Kastanies’e daha önce gittiğimiz için nasıl bir yerin bizi karşıladığını biliyorduk, sokaklarda kimse yoktu, her yer kapalıydı. Birçok yer akşama doğru açılıyor. Birçok yer dediğime bakmayın zaten birkaç yer var : ).  Planımız Kammeni Roda’da yemek yemekti ancak 18:00’da açılıyordu, saat  farkını ön göremediğim için bize göre 19:00’da açılacaktı. Kastanies’te yapacak bir şey olmayınca o zaman bildiğimiz yere Mırmır‘a (Ta Mourmouria) mı gitsek dedik. Ancak son otobüsü kaçırmıştık..

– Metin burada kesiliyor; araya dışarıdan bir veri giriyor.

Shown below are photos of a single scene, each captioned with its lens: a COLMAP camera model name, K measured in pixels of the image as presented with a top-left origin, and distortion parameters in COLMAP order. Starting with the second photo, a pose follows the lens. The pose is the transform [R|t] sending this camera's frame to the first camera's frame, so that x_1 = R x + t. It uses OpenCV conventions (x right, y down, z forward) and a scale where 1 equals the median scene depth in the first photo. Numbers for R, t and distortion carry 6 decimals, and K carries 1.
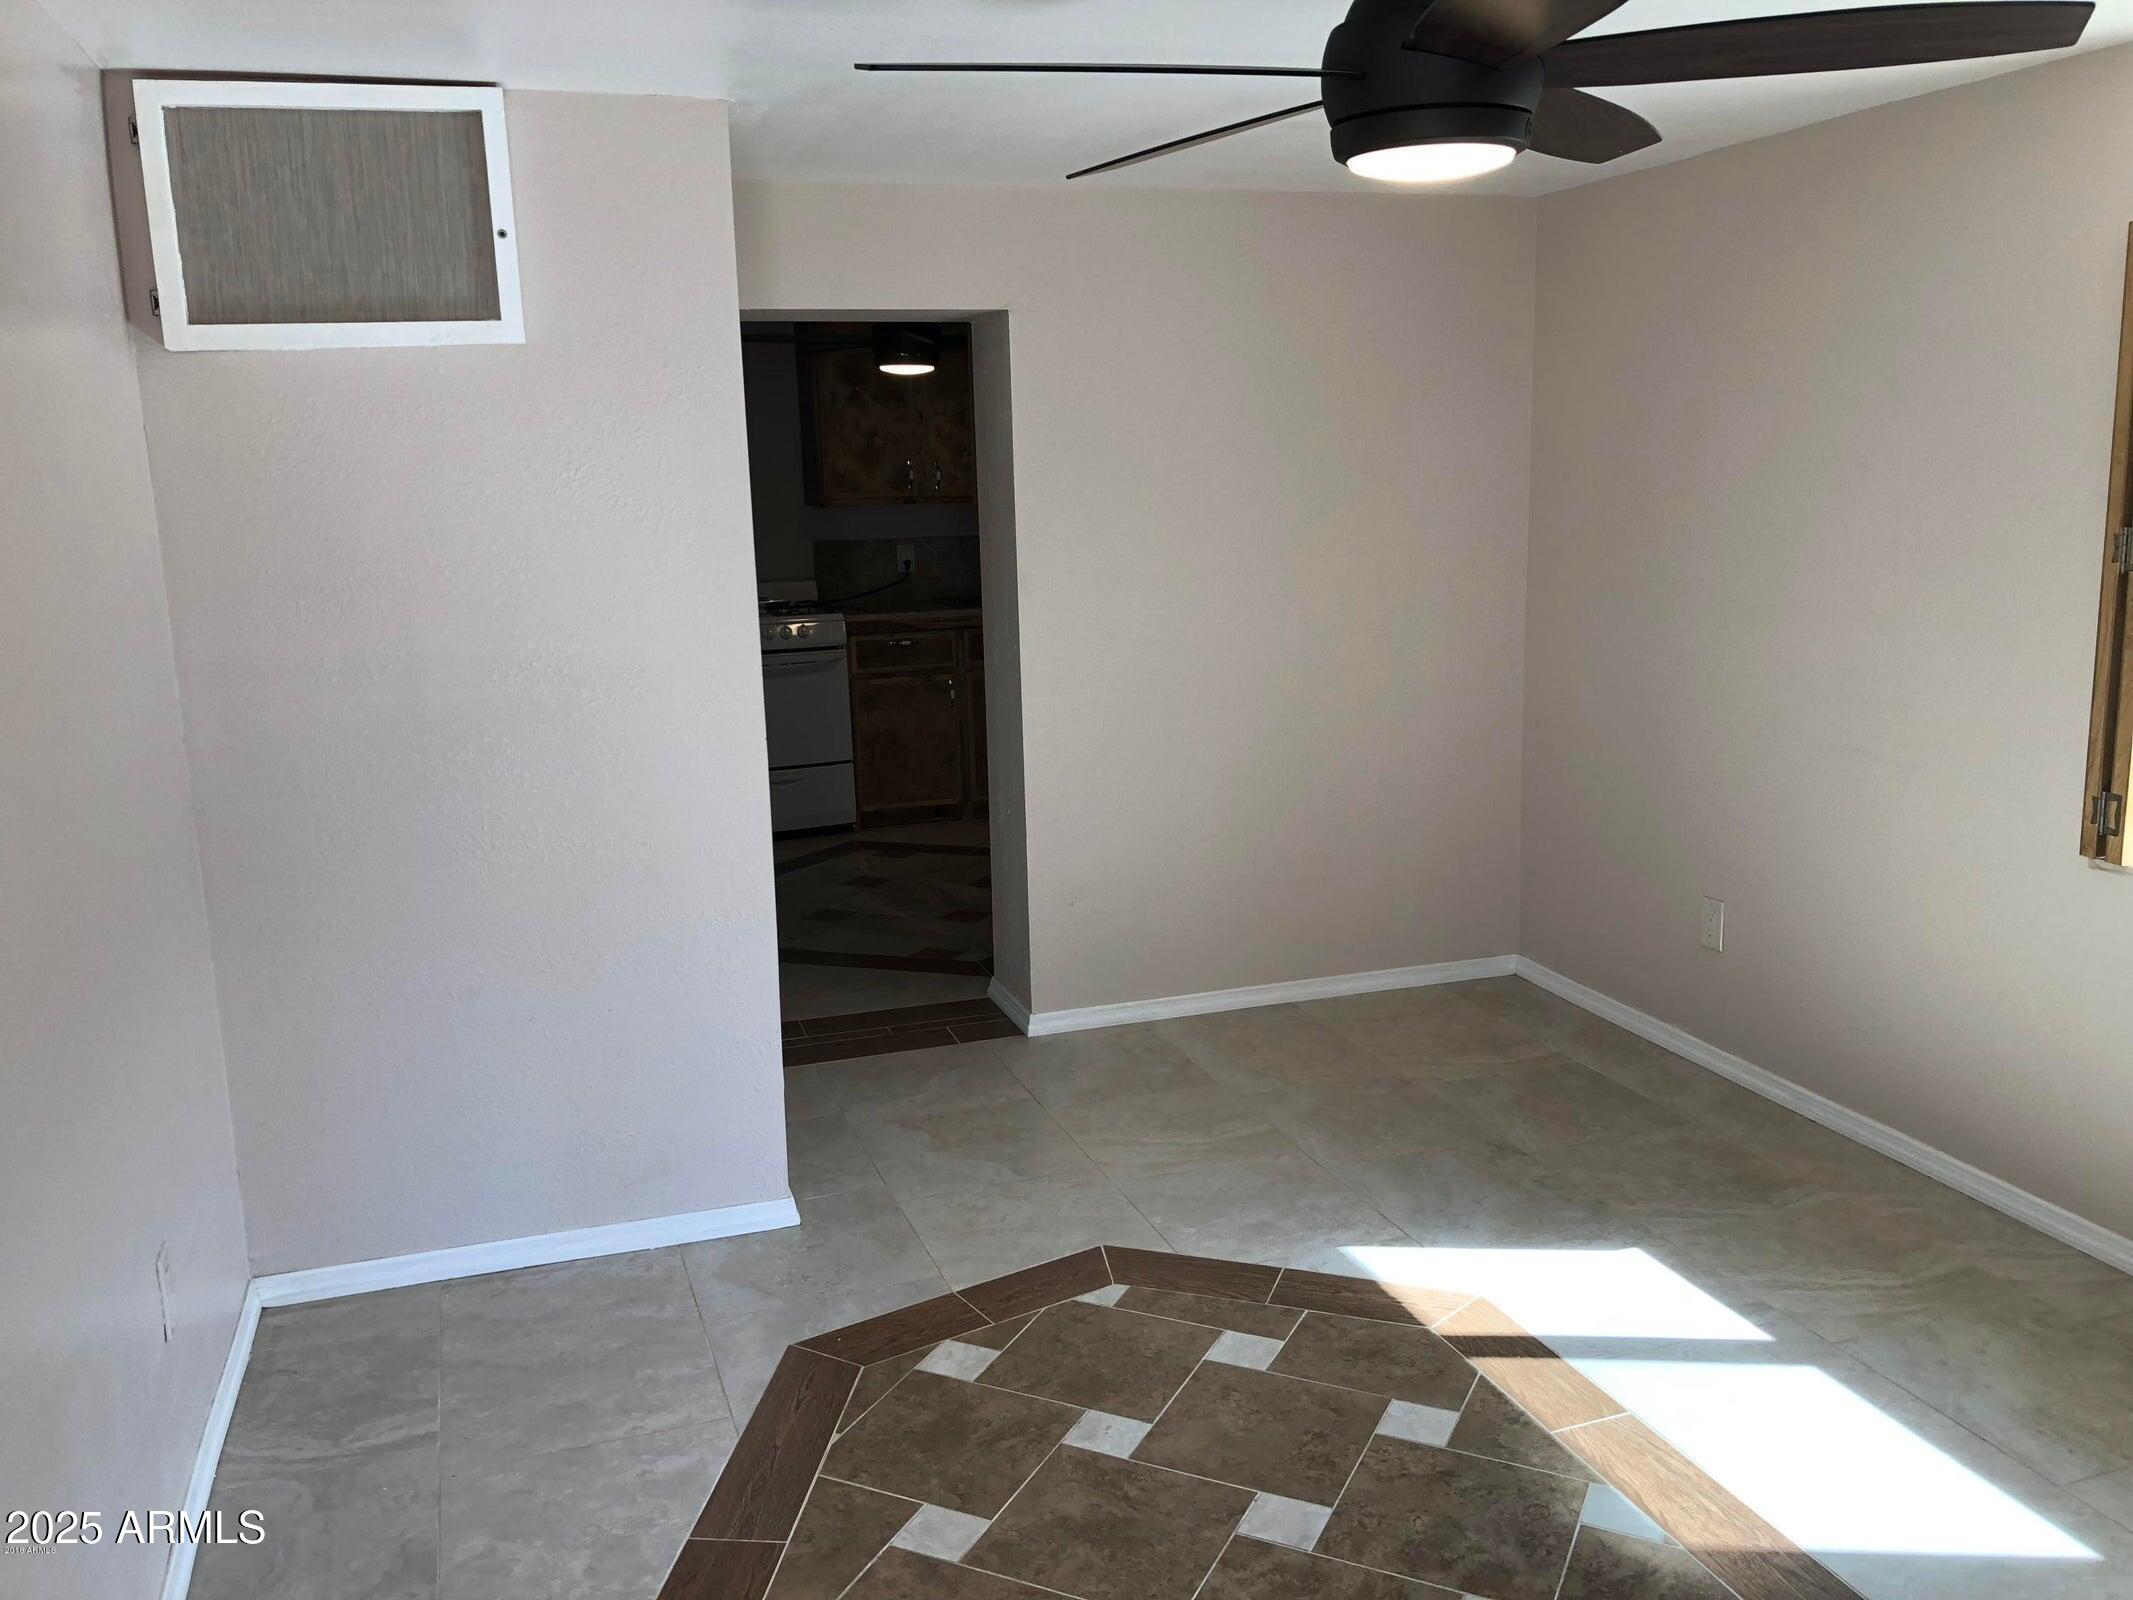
lens RADIAL K [[1906.4, 0, 1053.4], [0, 1906.4, 798.4], [0, 0, 1]] dist [0.089166, -0.009347]
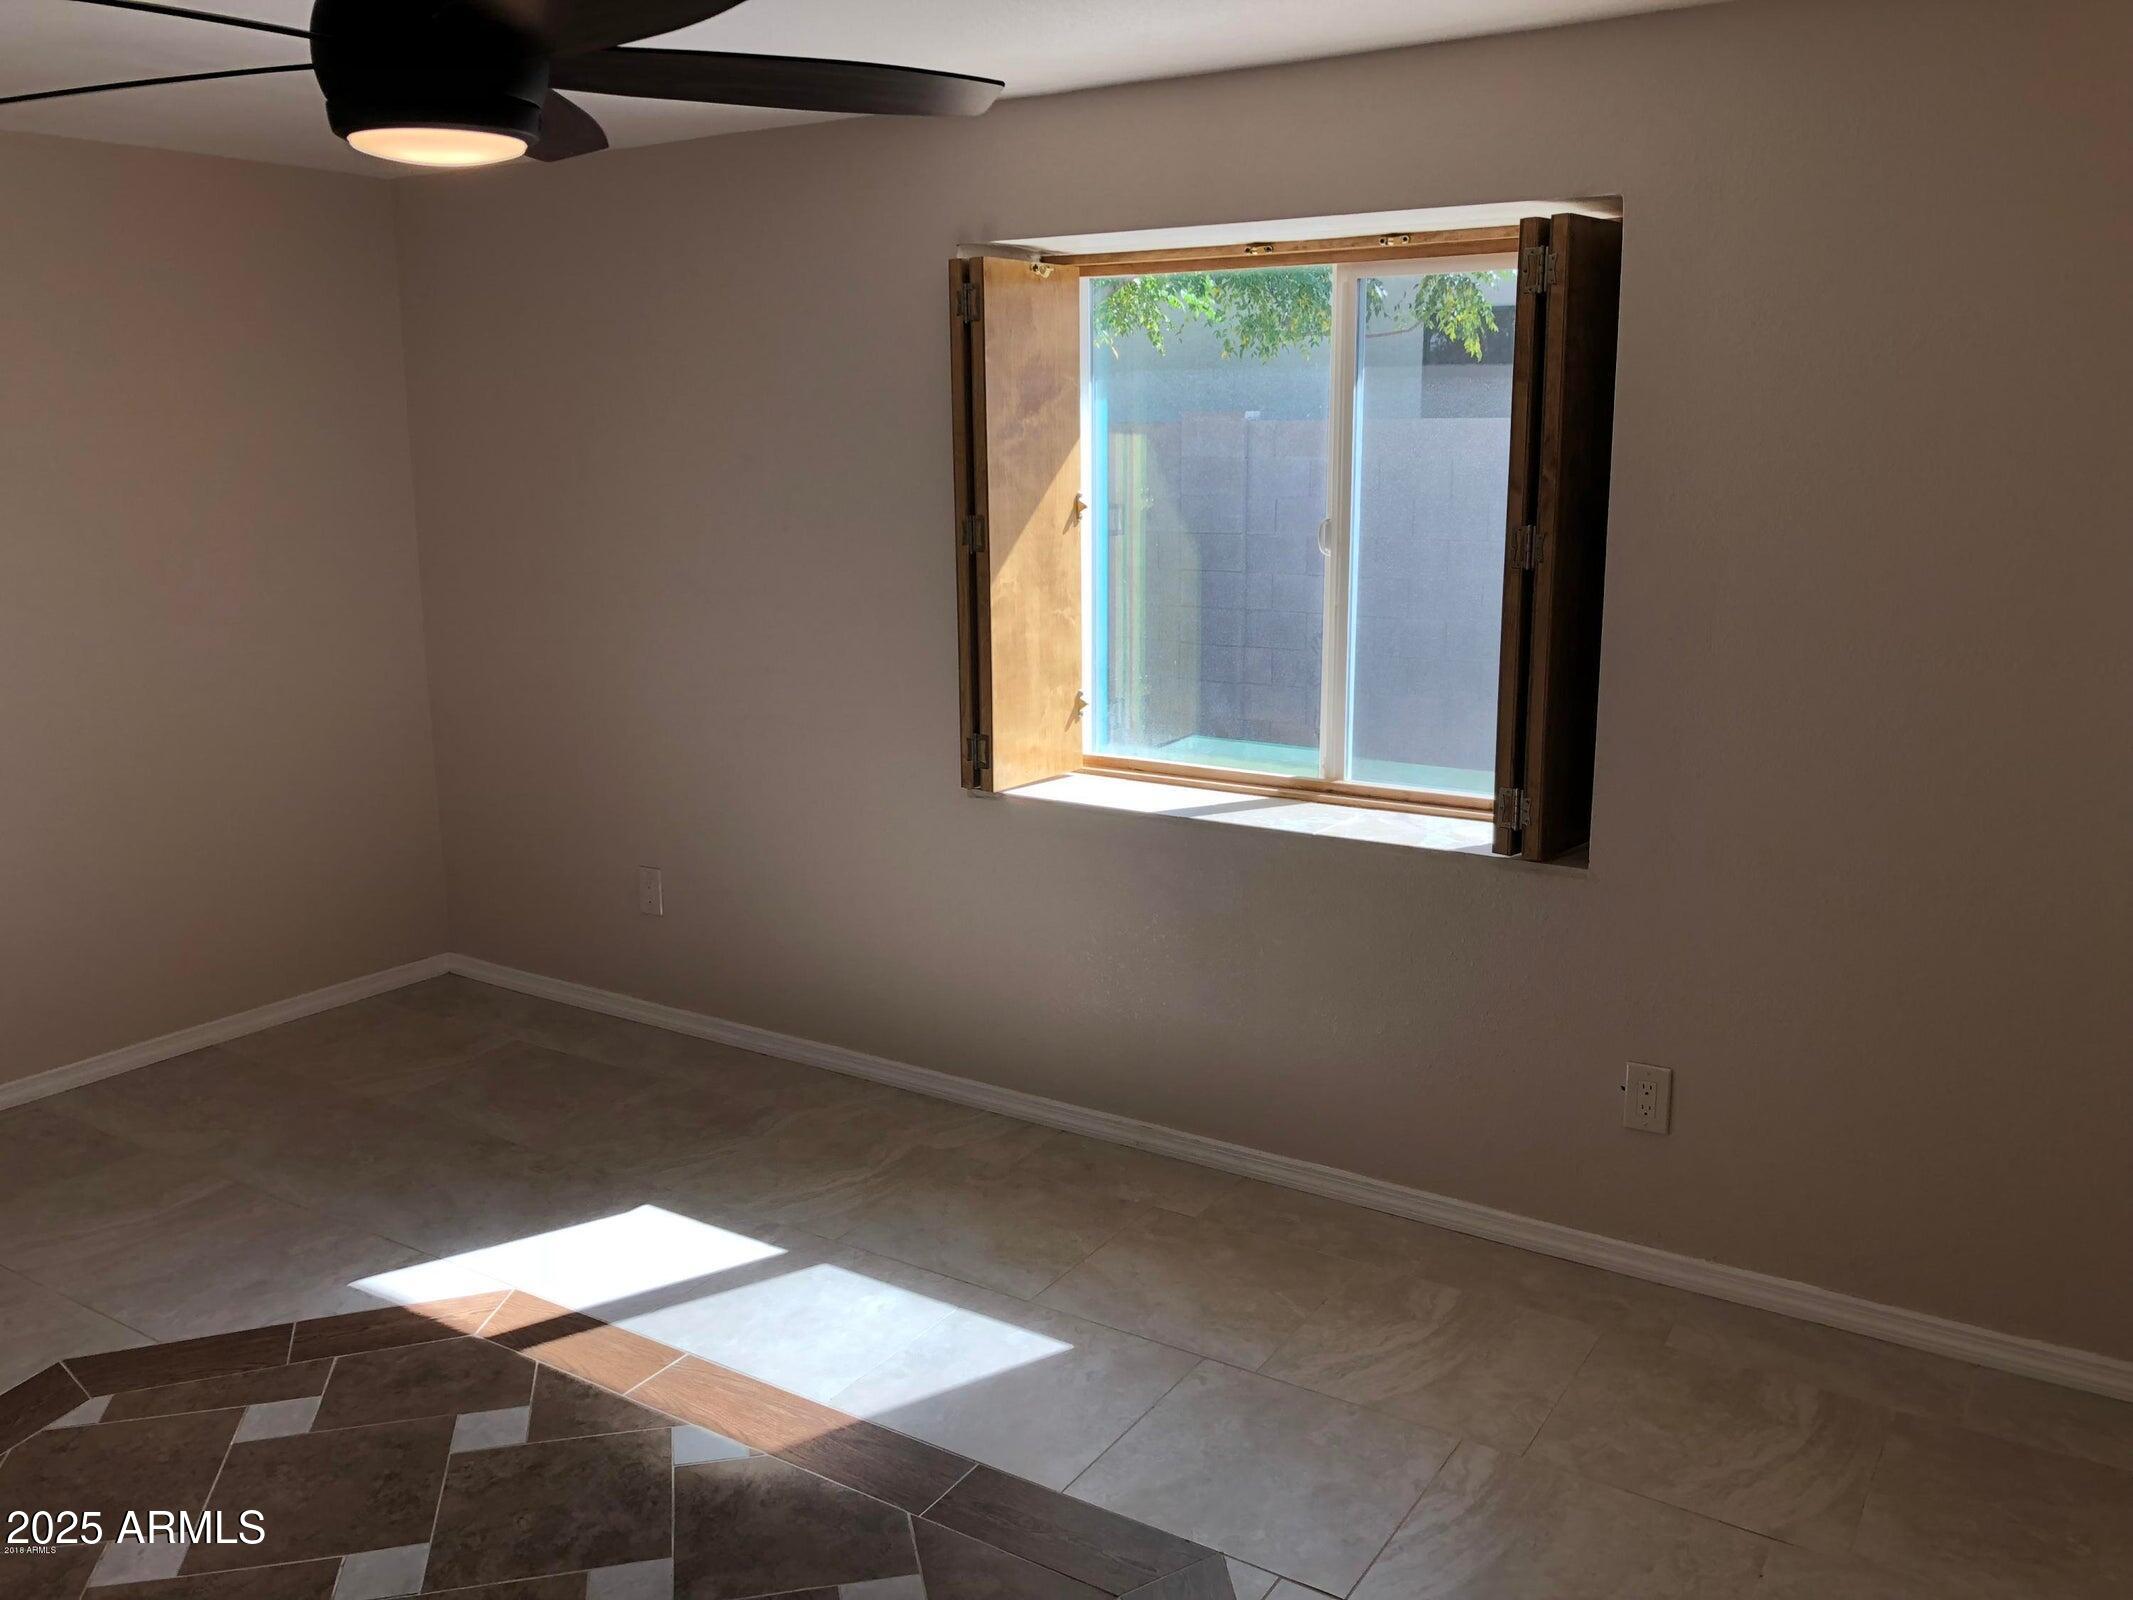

Kastanies’ten Orestiada’ya nasıl gidilir?

– Taksi ile 20-25 €’ya gidebilirsiniz.
– Otobüsle gidebilirsiniz. Otobüs saatlerini buradan bulabilirsiniz.
– Bizim gibi otobüsü kaçırıp taksiye de para vermek istemezseniz otostopla gidebilirsiniz. 3 kişi olduğumuz için biraz beklemek zorunda kalsak da sağolsun iki Yunan öğrenci bizi aldı ve Orestiada’ya götürdü.

Veee evet Mırmır’dayız! Nasıl güzel bir yer! Sloganları ise “Misafirimiz olarak geliyorsunuz, dostumuz olarak dönüyorsunuz”. Yemekleri o kadar lezzetli ki.. Türkiye’ye kıyasla ucuz tabii. Ama asıl olay ikramları. Tatlısı, meyvesi, kahvesi.. En önemli özelliği ise belirli saaatlerde içtiğiniz içeceğin ikincisi ikram olarak size veriyorlar. Orada çalışan Türkler ise o kadar  sıcakkanlılar ki. Genelde çok kalabalık oluyor bu yüzden rezervasyon yapmak da fayda var.


Bir de Poseidon diye yeni bir yer açmışlar, orada cuma – cumartesi – pazar günleri canlı müzik de bulunuyormuş. Bir sonraki hedefimiz Poseidon!

Eee geldik nasıl döneceğiz? Keyif yapacağız diye son otobüsü de kaçırdık. Biraz otostop çekeriz baktık olmuyor taksiye biner gideriz diye düşündük. Deerkeen bizimle birlikte kalkan Türk birilerinden rica ettik ve sağolsunlar bizi sınıra kadar geri götürdüler.

Duty Free’ye uğradıktan sonra tekrardan ülkemize giriyor ve İstanbul’a doğru yola çıkıyoruz. 

Plan hazır, yapmanız gereken tek şey yola çıkmak! Hepinize bu tecrübeyi yaşamasını tavsiye ediyorum. Günübirlik yapabileceğiniz bu aktivite sizde o kadar farklı şeyler hissettiriyor ki.. : )

Üşenmeyin, kalkın, harekete geçin.. Komşuda bir yemek yiyip geri dönün.